From beyond the partition, her own brother began to speak.
‘My brothers and sisters, Bismillah ir-Rahman ir-Raheem. I speak of the prophet Abraham, may peace and blessings be upon him. The story of Abraham is an old and sacred one. Our prophet and brother Abraham, peace be upon him, was a man of letters. He translated the ancient texts into Hebrew; he was fluent in the language of the Greeks and the Assyrians. In his great learning, he yearned also to know the secrets of human feeling, the joys and pleasures — not of the flesh, but of the heart and the mind. Thus, when he picked up his son Isaac, he felt the swell of love rise in his breast like the pull of the moon. He recorded it in himself; it was a matter of learning. And when the myths of the ancients caused Abraham to cry, with pity or fury at their folly, this too he recorded as a piece of sacred knowledge, for the ability to empathise is a purely human trait, given to us by the Almighty.
‘All along, Abraham was a seeker of knowledge. But his knowledge was woven to the will of God.

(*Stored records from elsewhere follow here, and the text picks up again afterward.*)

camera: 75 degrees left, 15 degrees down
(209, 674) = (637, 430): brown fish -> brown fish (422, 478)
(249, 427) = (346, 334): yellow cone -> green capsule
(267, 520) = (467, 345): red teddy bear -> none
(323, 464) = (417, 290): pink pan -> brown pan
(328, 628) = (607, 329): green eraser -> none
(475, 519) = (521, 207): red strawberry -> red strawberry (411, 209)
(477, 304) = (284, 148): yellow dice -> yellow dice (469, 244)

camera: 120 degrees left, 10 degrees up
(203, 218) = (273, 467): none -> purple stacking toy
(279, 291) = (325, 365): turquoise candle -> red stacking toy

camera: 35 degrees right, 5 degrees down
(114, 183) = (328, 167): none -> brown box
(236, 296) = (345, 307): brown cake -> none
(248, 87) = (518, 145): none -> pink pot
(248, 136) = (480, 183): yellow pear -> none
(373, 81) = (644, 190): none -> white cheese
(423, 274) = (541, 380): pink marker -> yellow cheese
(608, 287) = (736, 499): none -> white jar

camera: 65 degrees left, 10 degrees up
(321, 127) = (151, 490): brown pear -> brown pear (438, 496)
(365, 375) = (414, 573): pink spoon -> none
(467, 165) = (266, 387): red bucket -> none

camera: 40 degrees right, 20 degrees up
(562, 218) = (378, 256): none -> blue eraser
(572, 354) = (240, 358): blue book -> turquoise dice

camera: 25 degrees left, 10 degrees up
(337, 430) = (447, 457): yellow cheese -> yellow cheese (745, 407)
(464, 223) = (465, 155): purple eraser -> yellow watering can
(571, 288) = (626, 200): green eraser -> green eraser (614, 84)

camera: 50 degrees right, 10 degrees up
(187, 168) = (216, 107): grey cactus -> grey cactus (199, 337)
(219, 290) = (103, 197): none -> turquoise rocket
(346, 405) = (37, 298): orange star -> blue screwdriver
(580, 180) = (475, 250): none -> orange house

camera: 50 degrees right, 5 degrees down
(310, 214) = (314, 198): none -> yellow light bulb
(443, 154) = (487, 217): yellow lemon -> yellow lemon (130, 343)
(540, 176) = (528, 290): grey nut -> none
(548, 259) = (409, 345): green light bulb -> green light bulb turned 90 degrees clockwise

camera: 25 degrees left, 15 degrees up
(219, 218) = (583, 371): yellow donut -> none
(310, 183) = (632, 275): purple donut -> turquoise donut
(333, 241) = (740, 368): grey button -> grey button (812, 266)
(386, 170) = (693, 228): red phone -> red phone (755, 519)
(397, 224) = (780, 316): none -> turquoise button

When his followers began to worship idols of clay, he told God and God struck them down. His quest for knowledge was second only to his deference to the will of God. So when God asked Abraham to sacrifice his son, Abraham could not rebuff God. Abraham was God’s servant, and it was not in his nature or his will to say no; but he was motivated by more than his duty. He sought to know, in himself, the true nature of his faith, and whether this faith, which had become so beloved to him, could withstand the pull of his devotion to his son. He leaned over his son, the knife heavy in his hands. And God gave him a ram instead of Isaac.
‘We come to know God by giving our will to him. By accepting that He knows better than we do, and that surrender is the only path to true faith. The very best of our humanness is in our ability to recognise the truth of the Almighty, the truth that is beyond us.’